Hint: We find AC using Pythagoras theorem. We add the areas of the triangle say ${{A}_{t}}$ and the semi-circle say ${{A}_{s}}$ and then subtract the area of the quarter circle ${{A}_{q}}$ then we can get the required area enclosed by the semicircle and the quarter circle as $A={{A}_{t}}+{{A}_{s}}-{{A}_{q}}$

Complete step-by-step solution:

We are given in the figure a right-angled triangle ABC with $\angle B={{90}^{\circ }}$ AB=28cm and BC=21cm. A semicircle is drawn With AC as diameter and, a quarter circle is drawn. taking BC as the radius. We are asked to find the shaded area which is enclosed by the larger semi-circle which is drawn taking AC as diameter and the quarter circle taking BC as the radius. If we can add the areas of the triangle say ${{A}_{t}}$ and the semi-circle say ${{A}_{s}}$ and then subtract the area of the quarter circle ${{A}_{q}}$ then we can get the required result.
We know that area of a right-angled triangle is half of the product of sides adjacent to right angle which in this case are AB and BC. So the area of the triangle in square cm is,
\[{{A}_{t}}=\dfrac{1}{2}\times AB\times BC=\dfrac{1}{2}\times 21\times 28=294\]
We also know from Pythagoras theorem states that “ In a right-angled triangle the square of hypotenuse is sum of squares of other two sides.” AC is the hypotenuse as it is the side opposite to $\angle B={{90}^{\circ }}$. Now we have,
\[\begin{align}
  & A{{C}^{2}}=A{{B}^{2}}+B{{C}^{2}}={{21}^{2}}+{{28}^{2}} \\
 & \Rightarrow A{{C}^{2}}=1225 \\
 & \Rightarrow AC=\sqrt{1225}=35 \\
\end{align}\]
We know that the area of circle with radius $r$ is $\pi {{r}^{2}}$. The area of the semi-circle with diameter AC will be half of area of the circle. So the area with semi-circle with radius $\dfrac{AC}{2}$in square cm is
\[{{A}_{s}}=\dfrac{1}{2}\pi {{\left( \dfrac{AC}{2} \right)}^{2}}=\dfrac{1}{2}\pi {{\left( \dfrac{AC}{2} \right)}^{2}}=\dfrac{1}{2}\times 3.14\times {{\left( \dfrac{35}{2} \right)}^{2}}=480.8\]
The area of the quarter circle with radius BC will be one-fourth of area of the whole circle. So the area of the quarter circle in square cm is
\[{{A}_{q}}=\dfrac{1}{4}\pi {{\left( BC \right)}^{2}}=\dfrac{1}{4}\pi \times {{21}^{2}}=346.2\]
Now we can find the area of the shaded region $A$ in square cm as
\[A={{A}_{t}}+{{A}_{s}}-{{A}_{q}}=294+480.8-346.2=428.6 \]

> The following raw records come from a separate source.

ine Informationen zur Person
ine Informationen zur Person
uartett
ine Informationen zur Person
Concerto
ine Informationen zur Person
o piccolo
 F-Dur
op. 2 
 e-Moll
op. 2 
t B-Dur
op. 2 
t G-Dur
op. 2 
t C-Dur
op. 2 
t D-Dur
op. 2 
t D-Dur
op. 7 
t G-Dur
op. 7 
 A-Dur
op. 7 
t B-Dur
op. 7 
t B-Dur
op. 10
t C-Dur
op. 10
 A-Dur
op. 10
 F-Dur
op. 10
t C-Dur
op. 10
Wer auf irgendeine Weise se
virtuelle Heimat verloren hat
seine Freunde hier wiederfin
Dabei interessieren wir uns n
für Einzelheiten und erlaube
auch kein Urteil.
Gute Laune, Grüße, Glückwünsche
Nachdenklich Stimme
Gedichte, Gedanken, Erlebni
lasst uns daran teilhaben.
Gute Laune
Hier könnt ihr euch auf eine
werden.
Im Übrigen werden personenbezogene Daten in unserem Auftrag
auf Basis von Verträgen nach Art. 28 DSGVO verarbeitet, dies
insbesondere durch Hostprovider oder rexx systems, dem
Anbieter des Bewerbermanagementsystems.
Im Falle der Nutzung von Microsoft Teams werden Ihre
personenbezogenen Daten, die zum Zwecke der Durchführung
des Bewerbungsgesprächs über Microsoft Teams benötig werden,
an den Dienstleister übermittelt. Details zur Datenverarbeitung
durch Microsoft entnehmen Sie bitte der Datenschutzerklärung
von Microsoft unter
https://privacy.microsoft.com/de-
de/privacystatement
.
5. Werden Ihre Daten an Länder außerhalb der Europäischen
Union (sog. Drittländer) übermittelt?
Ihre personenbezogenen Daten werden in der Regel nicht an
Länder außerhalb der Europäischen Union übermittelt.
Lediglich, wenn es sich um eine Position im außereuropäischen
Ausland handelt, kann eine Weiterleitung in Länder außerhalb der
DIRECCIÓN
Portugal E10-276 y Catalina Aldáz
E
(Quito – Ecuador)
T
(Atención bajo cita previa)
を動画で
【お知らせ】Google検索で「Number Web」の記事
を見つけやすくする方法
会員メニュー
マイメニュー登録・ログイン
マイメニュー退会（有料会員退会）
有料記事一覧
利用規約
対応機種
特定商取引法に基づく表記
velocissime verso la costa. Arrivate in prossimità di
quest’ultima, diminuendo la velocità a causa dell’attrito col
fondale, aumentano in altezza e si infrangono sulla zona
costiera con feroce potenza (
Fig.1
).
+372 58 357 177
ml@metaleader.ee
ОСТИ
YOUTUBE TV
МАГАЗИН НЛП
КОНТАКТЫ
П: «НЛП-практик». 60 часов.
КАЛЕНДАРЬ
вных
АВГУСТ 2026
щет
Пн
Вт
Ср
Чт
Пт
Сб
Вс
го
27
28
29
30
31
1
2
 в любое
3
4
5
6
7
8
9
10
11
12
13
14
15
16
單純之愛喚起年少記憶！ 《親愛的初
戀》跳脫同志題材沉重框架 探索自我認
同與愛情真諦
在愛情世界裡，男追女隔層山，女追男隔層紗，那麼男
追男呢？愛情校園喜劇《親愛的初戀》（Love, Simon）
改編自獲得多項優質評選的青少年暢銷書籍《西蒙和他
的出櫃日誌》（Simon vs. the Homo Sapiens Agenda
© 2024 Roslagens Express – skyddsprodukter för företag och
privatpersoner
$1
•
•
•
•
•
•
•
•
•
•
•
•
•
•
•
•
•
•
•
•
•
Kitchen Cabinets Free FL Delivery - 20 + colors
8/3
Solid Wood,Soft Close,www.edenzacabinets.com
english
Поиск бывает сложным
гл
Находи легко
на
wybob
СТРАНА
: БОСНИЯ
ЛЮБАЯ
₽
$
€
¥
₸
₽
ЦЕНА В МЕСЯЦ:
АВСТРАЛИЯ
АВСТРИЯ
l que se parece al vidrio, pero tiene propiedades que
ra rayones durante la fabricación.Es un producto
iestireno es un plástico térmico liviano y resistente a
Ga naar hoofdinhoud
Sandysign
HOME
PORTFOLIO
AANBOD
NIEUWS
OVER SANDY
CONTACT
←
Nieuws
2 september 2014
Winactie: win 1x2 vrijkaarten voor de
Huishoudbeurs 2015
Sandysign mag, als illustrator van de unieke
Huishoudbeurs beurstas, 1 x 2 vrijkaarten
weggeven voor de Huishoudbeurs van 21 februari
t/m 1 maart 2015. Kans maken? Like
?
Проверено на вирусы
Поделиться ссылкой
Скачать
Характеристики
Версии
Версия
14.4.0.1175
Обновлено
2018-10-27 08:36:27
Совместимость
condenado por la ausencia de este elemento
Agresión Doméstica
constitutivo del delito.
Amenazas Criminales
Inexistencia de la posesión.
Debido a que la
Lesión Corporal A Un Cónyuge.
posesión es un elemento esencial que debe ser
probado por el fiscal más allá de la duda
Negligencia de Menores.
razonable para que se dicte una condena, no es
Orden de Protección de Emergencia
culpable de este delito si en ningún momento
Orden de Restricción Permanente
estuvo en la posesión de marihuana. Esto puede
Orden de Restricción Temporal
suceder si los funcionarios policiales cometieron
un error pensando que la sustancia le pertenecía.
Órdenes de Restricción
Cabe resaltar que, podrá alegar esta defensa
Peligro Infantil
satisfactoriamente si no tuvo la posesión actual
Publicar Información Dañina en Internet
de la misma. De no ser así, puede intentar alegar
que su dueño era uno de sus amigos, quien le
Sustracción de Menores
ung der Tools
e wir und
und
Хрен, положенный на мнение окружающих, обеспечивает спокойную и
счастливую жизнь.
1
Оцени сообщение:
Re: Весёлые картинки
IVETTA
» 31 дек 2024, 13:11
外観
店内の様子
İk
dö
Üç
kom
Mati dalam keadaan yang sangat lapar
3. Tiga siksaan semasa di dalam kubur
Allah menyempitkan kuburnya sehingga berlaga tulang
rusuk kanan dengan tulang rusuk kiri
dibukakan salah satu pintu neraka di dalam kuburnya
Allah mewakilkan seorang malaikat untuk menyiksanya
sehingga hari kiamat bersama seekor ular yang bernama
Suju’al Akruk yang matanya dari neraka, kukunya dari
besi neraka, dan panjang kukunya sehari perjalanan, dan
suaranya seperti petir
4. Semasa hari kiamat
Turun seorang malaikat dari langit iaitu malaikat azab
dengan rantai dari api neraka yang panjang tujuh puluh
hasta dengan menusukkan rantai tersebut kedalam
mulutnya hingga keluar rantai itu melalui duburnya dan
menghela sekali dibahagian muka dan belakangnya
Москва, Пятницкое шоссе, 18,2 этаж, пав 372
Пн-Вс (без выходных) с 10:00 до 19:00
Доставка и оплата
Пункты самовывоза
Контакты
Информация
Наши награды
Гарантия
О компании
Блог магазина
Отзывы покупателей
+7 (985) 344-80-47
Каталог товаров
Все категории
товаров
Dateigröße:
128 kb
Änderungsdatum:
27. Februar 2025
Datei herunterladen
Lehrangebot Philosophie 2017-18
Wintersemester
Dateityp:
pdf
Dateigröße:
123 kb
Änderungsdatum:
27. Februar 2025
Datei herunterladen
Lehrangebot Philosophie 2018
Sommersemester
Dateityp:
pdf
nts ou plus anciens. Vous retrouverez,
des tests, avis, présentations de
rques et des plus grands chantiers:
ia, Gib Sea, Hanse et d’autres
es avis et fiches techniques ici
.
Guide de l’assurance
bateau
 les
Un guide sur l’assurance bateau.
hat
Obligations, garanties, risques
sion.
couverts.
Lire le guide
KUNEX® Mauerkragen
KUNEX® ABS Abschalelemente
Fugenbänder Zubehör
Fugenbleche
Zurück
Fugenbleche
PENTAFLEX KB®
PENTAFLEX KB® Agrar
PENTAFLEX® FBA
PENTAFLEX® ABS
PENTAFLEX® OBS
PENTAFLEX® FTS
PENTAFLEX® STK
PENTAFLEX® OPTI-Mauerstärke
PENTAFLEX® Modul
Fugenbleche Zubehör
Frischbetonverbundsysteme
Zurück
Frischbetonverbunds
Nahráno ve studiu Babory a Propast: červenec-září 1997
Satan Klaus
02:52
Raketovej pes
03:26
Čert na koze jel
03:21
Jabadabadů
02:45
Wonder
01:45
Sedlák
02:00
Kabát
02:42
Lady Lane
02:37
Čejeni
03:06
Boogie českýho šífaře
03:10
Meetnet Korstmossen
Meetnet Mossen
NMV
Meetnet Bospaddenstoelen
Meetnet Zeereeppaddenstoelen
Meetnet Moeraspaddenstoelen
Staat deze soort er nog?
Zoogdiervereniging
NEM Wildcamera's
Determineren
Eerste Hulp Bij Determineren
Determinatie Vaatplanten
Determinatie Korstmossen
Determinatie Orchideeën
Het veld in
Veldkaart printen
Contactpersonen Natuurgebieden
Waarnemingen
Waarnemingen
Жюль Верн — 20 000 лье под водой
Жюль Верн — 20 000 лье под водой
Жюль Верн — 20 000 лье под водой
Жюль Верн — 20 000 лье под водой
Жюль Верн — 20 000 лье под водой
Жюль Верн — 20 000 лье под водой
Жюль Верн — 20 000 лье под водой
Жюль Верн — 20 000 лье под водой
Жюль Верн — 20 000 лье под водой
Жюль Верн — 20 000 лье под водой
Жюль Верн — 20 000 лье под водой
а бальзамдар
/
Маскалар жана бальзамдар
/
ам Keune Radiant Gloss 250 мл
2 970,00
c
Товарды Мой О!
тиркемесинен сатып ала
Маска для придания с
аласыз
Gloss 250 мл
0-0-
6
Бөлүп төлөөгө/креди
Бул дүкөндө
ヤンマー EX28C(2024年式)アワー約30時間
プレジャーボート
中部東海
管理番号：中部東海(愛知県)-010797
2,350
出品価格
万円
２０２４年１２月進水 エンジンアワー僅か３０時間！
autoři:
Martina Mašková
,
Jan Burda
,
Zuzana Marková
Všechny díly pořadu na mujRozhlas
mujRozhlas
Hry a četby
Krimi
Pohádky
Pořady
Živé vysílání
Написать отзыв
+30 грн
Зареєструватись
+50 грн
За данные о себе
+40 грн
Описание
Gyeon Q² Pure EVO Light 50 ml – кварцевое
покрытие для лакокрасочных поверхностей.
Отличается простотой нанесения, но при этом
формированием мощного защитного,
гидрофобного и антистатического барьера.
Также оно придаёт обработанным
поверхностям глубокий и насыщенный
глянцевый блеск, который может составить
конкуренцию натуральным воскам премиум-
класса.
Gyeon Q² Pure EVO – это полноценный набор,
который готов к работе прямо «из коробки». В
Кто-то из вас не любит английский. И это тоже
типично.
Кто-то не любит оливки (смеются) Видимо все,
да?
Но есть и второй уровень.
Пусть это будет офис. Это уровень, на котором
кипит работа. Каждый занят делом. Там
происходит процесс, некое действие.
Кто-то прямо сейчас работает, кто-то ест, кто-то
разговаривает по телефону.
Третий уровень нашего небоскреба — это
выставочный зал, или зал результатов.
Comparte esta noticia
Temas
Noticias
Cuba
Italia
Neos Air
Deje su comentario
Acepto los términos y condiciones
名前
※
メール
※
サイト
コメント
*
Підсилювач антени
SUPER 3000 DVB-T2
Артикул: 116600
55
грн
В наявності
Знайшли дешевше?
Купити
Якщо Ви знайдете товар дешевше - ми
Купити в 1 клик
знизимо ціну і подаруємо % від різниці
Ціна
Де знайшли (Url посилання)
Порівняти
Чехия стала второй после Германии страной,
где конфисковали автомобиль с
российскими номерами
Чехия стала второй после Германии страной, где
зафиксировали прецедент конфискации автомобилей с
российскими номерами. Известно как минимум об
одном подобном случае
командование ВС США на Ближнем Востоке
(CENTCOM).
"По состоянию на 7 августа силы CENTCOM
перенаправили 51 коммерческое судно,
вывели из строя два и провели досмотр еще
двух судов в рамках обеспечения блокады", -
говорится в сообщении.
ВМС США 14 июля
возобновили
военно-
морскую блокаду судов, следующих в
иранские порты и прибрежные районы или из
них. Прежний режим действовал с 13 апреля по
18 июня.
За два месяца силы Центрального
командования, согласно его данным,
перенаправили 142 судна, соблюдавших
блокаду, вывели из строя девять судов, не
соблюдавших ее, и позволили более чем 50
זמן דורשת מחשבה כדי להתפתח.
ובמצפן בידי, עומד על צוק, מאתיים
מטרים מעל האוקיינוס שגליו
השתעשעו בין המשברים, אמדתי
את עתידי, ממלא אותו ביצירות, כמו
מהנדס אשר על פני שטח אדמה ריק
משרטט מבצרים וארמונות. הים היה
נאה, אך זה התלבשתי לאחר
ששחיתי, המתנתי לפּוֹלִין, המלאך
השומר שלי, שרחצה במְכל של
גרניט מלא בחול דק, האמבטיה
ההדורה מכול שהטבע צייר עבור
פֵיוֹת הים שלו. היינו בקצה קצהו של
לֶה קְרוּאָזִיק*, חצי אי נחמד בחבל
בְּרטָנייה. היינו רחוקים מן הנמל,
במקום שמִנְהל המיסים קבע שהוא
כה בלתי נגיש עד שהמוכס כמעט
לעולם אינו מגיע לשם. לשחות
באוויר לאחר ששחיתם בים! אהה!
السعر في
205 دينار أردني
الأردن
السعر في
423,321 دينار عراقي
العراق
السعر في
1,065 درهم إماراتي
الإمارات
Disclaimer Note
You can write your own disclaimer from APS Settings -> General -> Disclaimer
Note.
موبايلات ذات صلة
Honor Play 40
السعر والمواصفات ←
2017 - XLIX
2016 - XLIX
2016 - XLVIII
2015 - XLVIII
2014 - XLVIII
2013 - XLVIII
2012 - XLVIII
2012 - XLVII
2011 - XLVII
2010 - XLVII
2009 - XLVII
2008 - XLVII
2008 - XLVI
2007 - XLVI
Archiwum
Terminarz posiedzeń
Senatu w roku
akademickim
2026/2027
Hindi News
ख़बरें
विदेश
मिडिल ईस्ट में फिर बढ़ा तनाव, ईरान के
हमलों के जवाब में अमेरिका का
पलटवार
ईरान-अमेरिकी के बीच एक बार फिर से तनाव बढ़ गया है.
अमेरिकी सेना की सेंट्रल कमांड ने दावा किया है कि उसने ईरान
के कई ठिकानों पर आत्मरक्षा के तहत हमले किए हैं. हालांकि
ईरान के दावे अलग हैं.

Note: We have taken the value of $\pi $ as 3.14 and we can also use $\pi =\dfrac{22}{7}$ to find an approximate answer. We can also use the area of any sector of a circle which makes an angle $\theta $ at the center ${{A}_{\theta }}=\dfrac{\theta }{2}\times {{r}^{2}}$ to find the areas of semi-circle and quarter circle.